TASK ▸ All pictures should be dropped, and only the lines from the top of the entries below through the line containing "the throw pillow at [466,277] 2.06" repeated exactly, both ends included.
───
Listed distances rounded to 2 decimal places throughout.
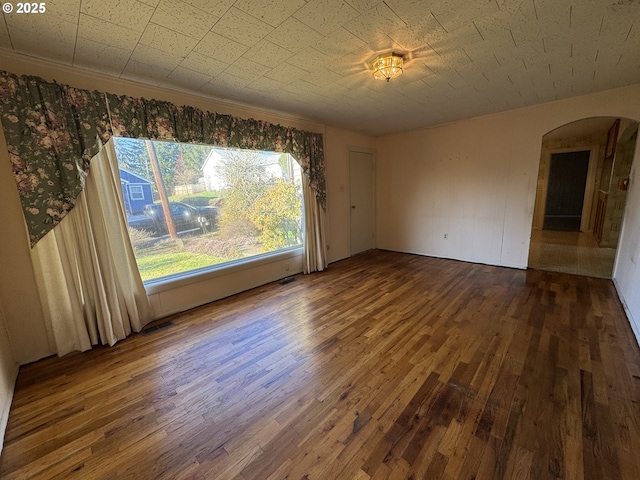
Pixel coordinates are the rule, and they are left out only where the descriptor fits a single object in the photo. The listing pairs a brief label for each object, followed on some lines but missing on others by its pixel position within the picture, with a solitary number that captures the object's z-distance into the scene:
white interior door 5.09
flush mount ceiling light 2.09
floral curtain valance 1.92
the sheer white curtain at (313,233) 4.07
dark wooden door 7.83
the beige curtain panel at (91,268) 2.14
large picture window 2.68
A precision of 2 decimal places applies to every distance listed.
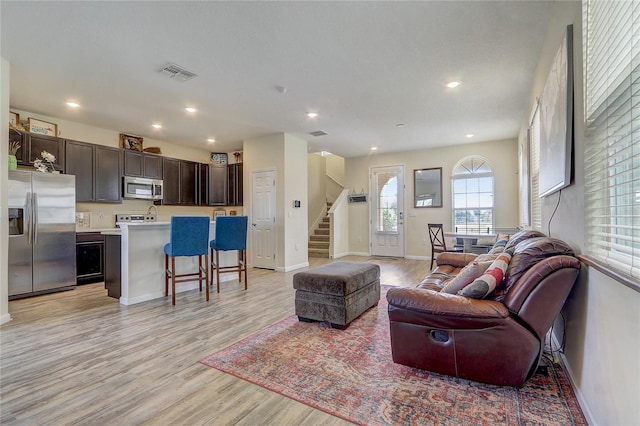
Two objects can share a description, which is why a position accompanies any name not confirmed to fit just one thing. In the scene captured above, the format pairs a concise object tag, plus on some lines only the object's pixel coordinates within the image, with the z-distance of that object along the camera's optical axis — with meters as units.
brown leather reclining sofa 1.70
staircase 8.18
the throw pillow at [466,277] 2.06
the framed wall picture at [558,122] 1.94
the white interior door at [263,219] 6.02
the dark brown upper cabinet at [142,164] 5.64
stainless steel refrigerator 3.95
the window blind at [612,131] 1.22
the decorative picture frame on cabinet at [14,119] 4.40
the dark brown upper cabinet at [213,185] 6.91
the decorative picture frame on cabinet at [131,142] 5.82
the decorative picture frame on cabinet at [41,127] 4.58
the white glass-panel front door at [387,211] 7.61
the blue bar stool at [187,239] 3.65
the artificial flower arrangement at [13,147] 4.27
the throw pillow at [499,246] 2.92
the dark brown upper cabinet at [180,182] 6.27
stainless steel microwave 5.54
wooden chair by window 5.92
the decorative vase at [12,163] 3.85
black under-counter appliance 4.80
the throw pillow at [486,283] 1.86
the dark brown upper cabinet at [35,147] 4.41
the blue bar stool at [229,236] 4.23
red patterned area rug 1.64
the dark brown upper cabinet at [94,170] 4.96
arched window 6.68
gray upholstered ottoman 2.85
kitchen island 3.72
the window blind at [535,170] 3.50
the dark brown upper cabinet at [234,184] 7.14
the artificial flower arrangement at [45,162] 4.34
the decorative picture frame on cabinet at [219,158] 7.38
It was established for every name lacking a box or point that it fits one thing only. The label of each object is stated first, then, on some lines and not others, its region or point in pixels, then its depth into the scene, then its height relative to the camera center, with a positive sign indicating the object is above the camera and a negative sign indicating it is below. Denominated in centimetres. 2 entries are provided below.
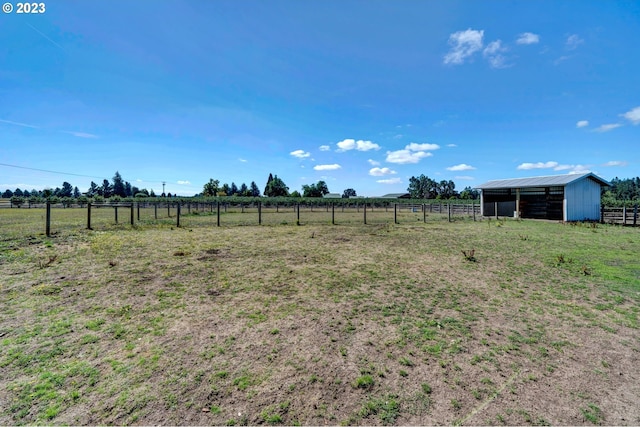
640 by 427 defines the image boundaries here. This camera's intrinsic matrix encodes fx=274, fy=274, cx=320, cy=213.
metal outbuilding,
───
RESPONSE AREA ▸
Listed distances rounded to 2 decimal places throughout.
Pixel coordinates are the rule, and they are left out only where the descriptor fits a single object in the photo. The listing pairs a brief label for each object, followed on some lines but missing on others by its pixel position within the picture, with a solitary number that captures the object's z-distance into the scene:
white interior door 5.09
flush mount ceiling light 2.09
floral curtain valance 1.92
the sheer white curtain at (313,233) 4.07
dark wooden door 7.83
the beige curtain panel at (91,268) 2.14
large picture window 2.68
A precision of 2 decimal places applies to every distance listed.
Two objects can share a description, which is why a position accompanies any name not confirmed to fit just one thing. In the scene captured above, the format pairs a concise object tag, plus on some lines only the object's pixel coordinates within the image, with the z-distance of that object along the camera's optical axis — with meters as units.
brown leather reclining sofa 1.70
staircase 8.18
the throw pillow at [466,277] 2.06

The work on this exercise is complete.